▶ Your task: From the data below, return all lines holding the string "hand".

▶ Data under study:

........

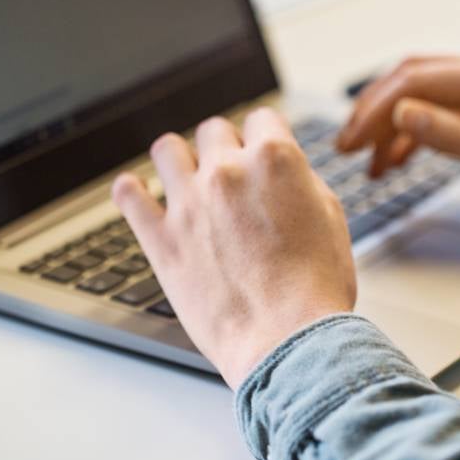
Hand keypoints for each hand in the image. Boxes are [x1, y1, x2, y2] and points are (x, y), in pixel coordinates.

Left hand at [113, 108, 356, 388]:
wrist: (287, 341)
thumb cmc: (314, 291)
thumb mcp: (330, 218)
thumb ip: (300, 181)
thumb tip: (283, 170)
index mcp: (274, 160)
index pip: (262, 118)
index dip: (264, 136)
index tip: (260, 150)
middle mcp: (227, 172)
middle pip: (213, 131)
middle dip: (224, 149)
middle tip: (231, 175)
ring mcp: (188, 204)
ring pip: (166, 149)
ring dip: (178, 160)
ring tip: (184, 178)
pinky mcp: (161, 240)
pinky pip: (128, 196)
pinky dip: (131, 192)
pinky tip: (137, 194)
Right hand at [337, 56, 459, 203]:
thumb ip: (454, 136)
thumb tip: (402, 114)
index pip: (414, 81)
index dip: (373, 110)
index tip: (348, 142)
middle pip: (415, 77)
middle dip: (374, 110)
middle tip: (346, 148)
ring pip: (429, 93)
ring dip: (395, 124)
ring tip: (372, 164)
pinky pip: (451, 108)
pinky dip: (423, 130)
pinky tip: (406, 158)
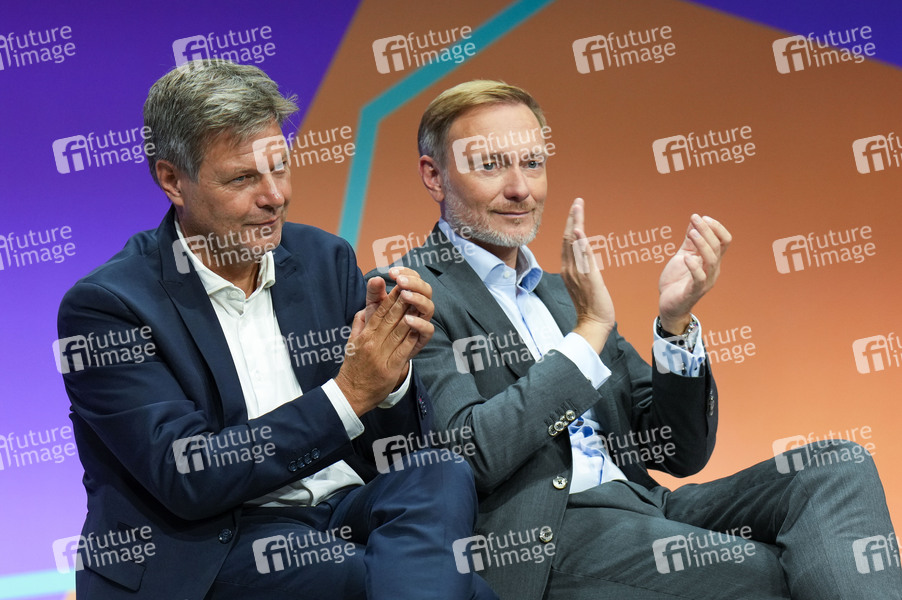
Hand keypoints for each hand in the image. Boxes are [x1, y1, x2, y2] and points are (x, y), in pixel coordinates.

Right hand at [336, 268, 433, 414]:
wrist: (350, 394)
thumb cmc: (352, 367)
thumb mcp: (351, 343)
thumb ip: (359, 325)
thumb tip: (364, 310)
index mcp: (364, 336)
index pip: (379, 313)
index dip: (391, 299)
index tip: (401, 287)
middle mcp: (372, 343)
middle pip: (391, 319)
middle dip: (403, 302)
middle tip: (413, 289)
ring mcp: (381, 356)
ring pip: (399, 332)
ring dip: (411, 317)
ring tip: (419, 304)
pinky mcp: (390, 369)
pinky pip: (403, 350)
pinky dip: (412, 338)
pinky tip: (419, 328)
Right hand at [561, 198, 614, 353]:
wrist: (593, 324)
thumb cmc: (591, 306)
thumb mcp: (584, 283)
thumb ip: (582, 268)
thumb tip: (585, 257)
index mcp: (568, 270)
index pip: (566, 242)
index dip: (570, 224)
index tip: (575, 210)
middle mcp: (570, 269)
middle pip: (567, 238)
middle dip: (572, 218)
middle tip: (577, 201)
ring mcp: (578, 273)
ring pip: (573, 243)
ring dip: (576, 223)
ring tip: (578, 207)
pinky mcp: (588, 278)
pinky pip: (583, 257)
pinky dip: (580, 243)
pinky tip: (579, 231)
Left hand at [658, 214, 730, 331]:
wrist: (669, 305)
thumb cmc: (677, 280)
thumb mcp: (683, 256)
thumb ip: (689, 241)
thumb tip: (694, 220)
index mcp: (711, 260)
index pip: (723, 241)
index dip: (716, 227)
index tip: (701, 217)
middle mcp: (712, 270)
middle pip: (717, 247)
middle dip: (707, 230)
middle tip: (695, 219)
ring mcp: (705, 281)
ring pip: (711, 260)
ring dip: (702, 244)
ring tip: (692, 233)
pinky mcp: (694, 291)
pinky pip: (699, 278)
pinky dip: (694, 267)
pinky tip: (686, 257)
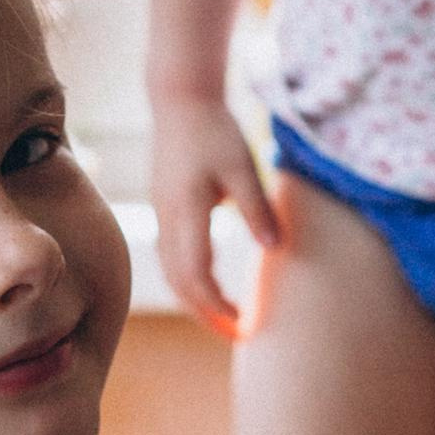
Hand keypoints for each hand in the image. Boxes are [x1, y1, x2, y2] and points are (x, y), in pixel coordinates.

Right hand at [149, 96, 277, 335]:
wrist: (179, 98)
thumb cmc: (214, 128)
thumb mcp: (243, 166)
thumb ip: (256, 208)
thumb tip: (273, 249)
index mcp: (187, 211)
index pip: (196, 275)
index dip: (216, 307)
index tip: (241, 325)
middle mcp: (168, 219)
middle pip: (179, 282)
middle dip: (204, 313)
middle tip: (235, 335)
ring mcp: (162, 214)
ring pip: (171, 272)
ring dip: (194, 299)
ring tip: (223, 316)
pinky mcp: (164, 208)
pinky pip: (170, 256)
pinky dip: (188, 279)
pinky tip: (208, 283)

........

▶ Completed task:
Hand keypoints for each hand in the image. Boxes are [x1, y1, x2, y2] and points are (x, y), in pixel coordinates.
Left hand at [113, 108, 356, 388]:
Right hand at [337, 56, 459, 203]:
Hand keypoints for each hand in the image. Boxes are [x1, y1, x2, y2] and points are (x, y), in pixel coordinates.
Right hand at [336, 268, 433, 414]:
Right hand at [561, 198, 614, 353]:
Left hand at [658, 214, 730, 331]:
Hand keypoints for each hand in the image. Boxes are [x1, y1, x2, y2] and points are (x, y), in pixel coordinates.
Right hand at [149, 96, 277, 335]:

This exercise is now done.